- **Study text**:
+---+

I suspect you already thought of this and rejected it. Other than
transparency, I think the only advantage it has is that it will work for
something other than lists of numerics, e.g. it will work for lists of
factors, which the table() solution would not.

-- Bert

-----Original Message-----
From: [hidden email]
[mailto:[hidden email]] On Behalf Of Patrick Burns
Sent: Friday, April 07, 2006 12:04 PM
To: Andy Bunn
Cc: R-Help
Subject: Re: [R] finding common elements in a list

Here is one solution:

 > all(unlist(lapply(foo, function(x) c(2,3) %in% x)))
[1] TRUE

This doesn't have the restriction of assuming that the components
of the list have unique elements, as the original solution does.

Patrick Burns
[hidden email]
+44 (0)20 8525 0696
http://www.burns-stat.com
(home of S Poetry and "A Guide for the Unwilling S User")

+---+

- **Request**: Continue the R-help email about matching values across list components, starting right after its last line.

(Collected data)
+---+

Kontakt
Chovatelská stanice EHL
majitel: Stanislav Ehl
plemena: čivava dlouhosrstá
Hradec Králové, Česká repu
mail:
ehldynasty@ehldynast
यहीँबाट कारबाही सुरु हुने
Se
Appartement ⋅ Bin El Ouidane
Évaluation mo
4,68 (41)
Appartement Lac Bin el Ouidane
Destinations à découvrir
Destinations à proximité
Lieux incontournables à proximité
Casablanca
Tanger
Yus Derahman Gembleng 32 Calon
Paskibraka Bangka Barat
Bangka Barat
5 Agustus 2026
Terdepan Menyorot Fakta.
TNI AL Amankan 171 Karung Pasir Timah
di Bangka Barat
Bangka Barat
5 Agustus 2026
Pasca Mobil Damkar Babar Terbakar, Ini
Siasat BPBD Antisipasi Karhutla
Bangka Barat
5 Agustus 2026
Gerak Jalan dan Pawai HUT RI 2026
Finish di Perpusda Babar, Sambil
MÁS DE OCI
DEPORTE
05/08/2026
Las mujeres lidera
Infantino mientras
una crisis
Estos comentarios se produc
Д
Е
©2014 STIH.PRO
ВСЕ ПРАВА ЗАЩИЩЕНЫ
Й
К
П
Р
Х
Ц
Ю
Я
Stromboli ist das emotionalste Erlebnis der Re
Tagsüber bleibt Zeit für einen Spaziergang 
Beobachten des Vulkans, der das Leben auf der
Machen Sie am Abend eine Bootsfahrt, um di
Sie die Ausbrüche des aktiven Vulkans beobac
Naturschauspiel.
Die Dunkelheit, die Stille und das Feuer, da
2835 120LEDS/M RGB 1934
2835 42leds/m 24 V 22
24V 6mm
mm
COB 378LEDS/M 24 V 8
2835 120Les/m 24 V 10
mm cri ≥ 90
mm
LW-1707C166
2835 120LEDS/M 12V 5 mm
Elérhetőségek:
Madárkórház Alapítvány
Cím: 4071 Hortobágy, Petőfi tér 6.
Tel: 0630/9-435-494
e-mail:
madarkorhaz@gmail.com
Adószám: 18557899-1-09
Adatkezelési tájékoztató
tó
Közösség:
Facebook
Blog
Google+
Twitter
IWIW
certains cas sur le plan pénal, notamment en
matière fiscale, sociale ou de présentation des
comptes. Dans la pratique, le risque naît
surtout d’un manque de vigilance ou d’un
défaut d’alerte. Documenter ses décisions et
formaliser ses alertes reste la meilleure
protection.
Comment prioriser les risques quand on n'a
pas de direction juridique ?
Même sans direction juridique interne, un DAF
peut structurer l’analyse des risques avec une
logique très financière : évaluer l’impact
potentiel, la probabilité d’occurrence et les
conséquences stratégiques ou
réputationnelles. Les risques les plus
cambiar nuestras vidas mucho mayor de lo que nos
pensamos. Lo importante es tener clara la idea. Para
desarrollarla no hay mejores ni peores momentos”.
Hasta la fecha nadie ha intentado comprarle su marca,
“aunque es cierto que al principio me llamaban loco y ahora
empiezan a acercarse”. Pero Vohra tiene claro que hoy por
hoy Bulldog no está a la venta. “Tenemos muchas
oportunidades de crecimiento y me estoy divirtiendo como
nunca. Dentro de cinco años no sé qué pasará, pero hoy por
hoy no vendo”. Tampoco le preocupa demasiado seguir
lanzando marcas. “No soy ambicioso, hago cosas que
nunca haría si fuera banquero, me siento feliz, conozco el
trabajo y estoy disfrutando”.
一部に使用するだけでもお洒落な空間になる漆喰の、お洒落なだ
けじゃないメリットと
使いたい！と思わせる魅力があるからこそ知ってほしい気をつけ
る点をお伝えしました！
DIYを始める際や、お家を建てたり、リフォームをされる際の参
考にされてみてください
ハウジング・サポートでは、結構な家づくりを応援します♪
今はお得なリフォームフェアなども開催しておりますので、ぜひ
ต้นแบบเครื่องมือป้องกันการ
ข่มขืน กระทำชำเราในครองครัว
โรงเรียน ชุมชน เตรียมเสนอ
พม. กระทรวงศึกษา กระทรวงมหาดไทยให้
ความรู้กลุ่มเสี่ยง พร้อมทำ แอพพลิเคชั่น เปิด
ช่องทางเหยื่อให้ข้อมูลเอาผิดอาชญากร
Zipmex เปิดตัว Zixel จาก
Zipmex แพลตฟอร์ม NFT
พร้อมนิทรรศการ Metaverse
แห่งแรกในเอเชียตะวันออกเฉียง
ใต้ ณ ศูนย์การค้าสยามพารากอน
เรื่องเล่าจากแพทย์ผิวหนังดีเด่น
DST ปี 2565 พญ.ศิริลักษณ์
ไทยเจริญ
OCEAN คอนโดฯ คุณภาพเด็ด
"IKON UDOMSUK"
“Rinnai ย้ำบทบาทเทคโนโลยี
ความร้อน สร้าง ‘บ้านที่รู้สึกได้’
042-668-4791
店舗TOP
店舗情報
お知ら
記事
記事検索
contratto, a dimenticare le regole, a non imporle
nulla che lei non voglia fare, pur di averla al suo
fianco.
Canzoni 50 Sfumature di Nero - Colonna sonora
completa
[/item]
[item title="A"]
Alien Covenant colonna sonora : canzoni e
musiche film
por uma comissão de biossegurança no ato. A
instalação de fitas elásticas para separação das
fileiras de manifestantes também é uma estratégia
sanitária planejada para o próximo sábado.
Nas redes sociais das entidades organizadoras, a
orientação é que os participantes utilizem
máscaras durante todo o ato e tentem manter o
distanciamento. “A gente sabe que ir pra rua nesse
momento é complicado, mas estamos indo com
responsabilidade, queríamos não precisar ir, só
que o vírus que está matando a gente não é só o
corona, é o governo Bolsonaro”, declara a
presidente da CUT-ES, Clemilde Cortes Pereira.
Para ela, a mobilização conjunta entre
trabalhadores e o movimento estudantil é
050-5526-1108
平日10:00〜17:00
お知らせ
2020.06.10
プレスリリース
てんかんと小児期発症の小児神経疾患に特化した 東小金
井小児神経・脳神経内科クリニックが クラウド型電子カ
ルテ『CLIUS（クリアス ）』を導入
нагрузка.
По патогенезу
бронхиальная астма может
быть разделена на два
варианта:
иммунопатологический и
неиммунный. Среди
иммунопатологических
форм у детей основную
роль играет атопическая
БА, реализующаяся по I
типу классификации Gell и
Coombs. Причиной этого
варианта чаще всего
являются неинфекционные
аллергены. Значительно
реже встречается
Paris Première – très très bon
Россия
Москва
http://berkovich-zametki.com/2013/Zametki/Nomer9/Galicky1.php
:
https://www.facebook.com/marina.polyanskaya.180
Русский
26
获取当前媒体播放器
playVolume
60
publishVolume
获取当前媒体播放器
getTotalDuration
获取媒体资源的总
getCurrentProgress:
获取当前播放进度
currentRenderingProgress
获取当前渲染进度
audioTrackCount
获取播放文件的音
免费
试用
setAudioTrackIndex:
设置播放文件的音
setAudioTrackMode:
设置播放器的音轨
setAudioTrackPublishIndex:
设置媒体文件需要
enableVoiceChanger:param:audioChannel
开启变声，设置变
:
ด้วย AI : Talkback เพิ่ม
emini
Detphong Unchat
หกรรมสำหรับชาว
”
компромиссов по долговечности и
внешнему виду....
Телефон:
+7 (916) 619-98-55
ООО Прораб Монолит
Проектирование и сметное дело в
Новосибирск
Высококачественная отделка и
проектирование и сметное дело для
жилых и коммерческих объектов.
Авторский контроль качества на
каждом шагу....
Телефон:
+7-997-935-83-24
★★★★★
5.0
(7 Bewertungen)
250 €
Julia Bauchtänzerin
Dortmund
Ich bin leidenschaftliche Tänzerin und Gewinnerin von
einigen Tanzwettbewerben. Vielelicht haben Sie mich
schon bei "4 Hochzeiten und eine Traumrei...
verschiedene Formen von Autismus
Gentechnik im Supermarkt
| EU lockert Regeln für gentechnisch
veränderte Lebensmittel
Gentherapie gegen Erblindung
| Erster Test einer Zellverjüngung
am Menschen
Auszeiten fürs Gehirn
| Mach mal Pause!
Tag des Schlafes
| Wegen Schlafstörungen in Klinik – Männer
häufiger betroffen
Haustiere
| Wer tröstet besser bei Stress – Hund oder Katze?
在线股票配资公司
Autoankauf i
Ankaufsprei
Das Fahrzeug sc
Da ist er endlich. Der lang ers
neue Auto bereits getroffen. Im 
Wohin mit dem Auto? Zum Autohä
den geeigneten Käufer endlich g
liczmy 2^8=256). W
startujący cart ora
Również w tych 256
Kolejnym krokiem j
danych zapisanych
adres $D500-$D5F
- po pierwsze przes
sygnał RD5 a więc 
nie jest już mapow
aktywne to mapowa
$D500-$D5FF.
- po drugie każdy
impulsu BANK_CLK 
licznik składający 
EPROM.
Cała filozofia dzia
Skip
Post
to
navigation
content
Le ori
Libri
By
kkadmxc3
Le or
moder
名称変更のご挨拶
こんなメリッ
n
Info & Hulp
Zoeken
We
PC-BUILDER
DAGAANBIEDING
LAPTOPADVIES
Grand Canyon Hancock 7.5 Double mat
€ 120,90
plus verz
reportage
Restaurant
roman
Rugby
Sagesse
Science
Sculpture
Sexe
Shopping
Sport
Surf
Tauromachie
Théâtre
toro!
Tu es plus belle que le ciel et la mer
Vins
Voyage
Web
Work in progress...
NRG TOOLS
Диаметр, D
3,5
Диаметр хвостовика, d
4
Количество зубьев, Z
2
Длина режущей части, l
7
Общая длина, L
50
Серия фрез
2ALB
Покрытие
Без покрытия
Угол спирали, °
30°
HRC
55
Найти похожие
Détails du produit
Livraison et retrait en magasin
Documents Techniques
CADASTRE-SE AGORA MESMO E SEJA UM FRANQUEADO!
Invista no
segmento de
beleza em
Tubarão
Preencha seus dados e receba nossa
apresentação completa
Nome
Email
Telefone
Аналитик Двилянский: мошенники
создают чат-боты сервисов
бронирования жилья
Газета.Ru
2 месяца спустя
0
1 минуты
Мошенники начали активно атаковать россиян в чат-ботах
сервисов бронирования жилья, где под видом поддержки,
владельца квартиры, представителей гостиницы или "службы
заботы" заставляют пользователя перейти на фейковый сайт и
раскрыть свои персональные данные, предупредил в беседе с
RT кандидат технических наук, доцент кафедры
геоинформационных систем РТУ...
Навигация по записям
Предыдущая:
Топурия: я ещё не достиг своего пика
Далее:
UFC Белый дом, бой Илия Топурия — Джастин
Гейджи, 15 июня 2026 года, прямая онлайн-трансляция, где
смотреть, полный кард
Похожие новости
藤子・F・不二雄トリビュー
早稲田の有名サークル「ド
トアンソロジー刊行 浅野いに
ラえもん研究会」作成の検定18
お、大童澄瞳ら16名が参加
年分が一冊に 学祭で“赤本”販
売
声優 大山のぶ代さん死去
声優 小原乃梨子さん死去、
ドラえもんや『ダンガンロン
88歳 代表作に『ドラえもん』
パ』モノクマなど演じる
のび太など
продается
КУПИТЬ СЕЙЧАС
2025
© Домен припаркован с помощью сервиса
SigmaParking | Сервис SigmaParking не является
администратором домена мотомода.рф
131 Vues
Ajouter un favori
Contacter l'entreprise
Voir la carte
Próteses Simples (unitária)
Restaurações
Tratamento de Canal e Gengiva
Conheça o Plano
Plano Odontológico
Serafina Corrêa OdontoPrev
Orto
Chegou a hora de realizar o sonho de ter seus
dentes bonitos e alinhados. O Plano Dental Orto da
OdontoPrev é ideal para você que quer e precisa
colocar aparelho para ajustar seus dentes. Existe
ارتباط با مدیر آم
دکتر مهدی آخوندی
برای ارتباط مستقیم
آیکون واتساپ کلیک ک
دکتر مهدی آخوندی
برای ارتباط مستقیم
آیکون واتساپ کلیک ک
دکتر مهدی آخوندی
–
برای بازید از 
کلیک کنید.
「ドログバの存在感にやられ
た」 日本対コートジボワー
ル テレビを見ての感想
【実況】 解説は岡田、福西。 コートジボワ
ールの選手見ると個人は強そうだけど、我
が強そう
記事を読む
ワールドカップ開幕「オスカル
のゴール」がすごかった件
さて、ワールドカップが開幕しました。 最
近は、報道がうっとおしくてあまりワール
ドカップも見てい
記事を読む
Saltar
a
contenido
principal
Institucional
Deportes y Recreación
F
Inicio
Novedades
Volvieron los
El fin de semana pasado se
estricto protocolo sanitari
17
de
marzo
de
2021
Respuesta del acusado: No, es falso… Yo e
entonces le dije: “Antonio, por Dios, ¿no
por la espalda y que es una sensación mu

+---+

- **Your response**:
Andy Bunn wrote:

>Suppose I have a list where I want to extract only the elements that occur
>in every component. For instance in the list foo I want to know that the
>numbers 2 and 3 occur in every component. The solution I have seems
>unnecessarily clunky. TIA, Andy
>
>    foo <- list(x = 1:10, y=2:11, z=1:3)
>    bar <-unlist(foo)
>    bartab <- table(bar)
>    as.numeric(names(bartab)[bartab==length(foo)])
>
> [[alternative HTML version deleted]]
>
>______________________________________________
>[hidden email] mailing list
>https://stat.ethz.ch/mailman/listinfo/r-help
>PLEASE do read the posting guide!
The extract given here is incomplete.